The examination of discontinuations also provides a means for setting expectations regarding successful conversion. The results of conversion from IR CD-LD indicate that participants on lower doses and dose frequencies of LD at study entry also had lower rates of discontinuation than those on higher doses and dose frequencies. A similar trend was seen for participants converting from CLE; however, the lower number of participants in the ASCEND-PD trial may have contributed to some of the variability in the CLE results. Lower doses/dosing frequencies of LD likely represent surrogate markers of less advanced disease; it makes sense that patients with more advanced disease will likely require more intensive medical attention during conversion.

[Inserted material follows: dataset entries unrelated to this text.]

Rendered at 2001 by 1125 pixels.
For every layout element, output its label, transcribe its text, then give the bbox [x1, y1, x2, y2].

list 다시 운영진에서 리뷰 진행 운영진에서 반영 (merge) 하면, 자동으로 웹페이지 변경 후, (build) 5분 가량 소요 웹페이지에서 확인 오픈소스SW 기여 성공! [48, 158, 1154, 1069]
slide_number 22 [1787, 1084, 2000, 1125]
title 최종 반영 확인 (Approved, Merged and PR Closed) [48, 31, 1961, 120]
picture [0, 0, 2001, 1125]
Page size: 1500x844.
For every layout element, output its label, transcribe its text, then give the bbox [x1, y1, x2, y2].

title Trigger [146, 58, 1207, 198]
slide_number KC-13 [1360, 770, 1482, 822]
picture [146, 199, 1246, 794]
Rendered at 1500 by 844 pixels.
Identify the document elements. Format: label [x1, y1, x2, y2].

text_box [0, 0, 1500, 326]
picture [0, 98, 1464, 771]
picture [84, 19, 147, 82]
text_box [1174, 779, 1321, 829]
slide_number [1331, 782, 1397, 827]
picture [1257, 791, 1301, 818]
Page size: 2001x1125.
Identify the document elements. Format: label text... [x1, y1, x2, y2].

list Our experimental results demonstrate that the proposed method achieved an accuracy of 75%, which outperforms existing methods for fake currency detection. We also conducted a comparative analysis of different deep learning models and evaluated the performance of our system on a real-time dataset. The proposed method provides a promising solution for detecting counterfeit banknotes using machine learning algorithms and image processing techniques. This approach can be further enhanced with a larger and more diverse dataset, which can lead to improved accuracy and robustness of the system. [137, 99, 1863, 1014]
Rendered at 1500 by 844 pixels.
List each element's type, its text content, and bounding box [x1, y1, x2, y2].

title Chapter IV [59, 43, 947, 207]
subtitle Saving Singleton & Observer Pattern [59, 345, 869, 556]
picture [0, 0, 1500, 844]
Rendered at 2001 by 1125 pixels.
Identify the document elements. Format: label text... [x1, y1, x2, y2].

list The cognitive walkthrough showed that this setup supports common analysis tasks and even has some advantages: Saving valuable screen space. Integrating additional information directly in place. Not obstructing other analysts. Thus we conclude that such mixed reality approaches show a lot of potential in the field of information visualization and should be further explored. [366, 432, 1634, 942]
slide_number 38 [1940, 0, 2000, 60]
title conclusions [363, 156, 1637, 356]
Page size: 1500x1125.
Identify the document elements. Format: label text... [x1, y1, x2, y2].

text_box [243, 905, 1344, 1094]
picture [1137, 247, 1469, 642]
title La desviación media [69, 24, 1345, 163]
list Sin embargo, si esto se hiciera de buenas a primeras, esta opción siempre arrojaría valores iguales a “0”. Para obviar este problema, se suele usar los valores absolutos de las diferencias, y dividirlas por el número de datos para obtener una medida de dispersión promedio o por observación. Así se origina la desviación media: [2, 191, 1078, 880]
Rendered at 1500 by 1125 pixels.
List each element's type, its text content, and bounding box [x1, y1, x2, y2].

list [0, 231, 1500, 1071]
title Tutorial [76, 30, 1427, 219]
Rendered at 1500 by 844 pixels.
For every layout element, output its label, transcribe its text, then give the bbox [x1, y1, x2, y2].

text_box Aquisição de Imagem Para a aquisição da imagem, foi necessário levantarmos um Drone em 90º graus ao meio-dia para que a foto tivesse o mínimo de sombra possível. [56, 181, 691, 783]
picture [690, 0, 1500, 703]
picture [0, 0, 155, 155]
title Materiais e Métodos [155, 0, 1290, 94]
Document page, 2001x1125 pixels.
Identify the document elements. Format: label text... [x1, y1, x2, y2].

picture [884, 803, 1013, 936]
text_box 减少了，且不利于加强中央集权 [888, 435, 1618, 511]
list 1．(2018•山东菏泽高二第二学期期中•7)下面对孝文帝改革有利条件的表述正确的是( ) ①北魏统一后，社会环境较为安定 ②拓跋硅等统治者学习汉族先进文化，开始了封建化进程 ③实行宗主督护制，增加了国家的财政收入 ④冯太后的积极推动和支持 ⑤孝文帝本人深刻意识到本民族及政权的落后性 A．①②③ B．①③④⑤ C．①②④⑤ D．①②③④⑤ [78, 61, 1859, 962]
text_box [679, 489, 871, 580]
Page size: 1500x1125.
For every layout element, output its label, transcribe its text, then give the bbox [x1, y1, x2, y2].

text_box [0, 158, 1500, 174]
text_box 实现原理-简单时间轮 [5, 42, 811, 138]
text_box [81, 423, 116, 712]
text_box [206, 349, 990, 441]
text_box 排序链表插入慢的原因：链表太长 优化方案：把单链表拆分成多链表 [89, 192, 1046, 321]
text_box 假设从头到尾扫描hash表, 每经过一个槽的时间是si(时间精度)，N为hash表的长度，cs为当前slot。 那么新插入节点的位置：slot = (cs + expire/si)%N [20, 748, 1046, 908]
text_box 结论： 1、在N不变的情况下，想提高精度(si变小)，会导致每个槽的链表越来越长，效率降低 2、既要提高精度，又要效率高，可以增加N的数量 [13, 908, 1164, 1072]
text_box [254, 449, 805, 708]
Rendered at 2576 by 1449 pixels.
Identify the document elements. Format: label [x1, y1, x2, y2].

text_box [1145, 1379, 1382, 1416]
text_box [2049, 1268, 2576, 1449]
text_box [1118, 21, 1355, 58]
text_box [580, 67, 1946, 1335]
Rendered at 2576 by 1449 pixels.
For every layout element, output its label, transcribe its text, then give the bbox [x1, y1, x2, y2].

It is important to acknowledge that the successful treatment of PD requires good communication of potential risks and benefits of any therapeutic intervention. The data from ADVANCE-PD and ASCEND-PD suggest that many patients will see improvement in “off” time without an increase in troublesome dyskinesia with a final ER LD regimen that is approximately double the current CD-LD or CLE dosage, when given three to four times daily. However, the conversion to a new levodopa therapy, such as ER CD-LD, requires a careful management of expectations. Providing clear dosing titration instructions to patients and caregivers may facilitate conversion and optimize the patient's “good on” time [21].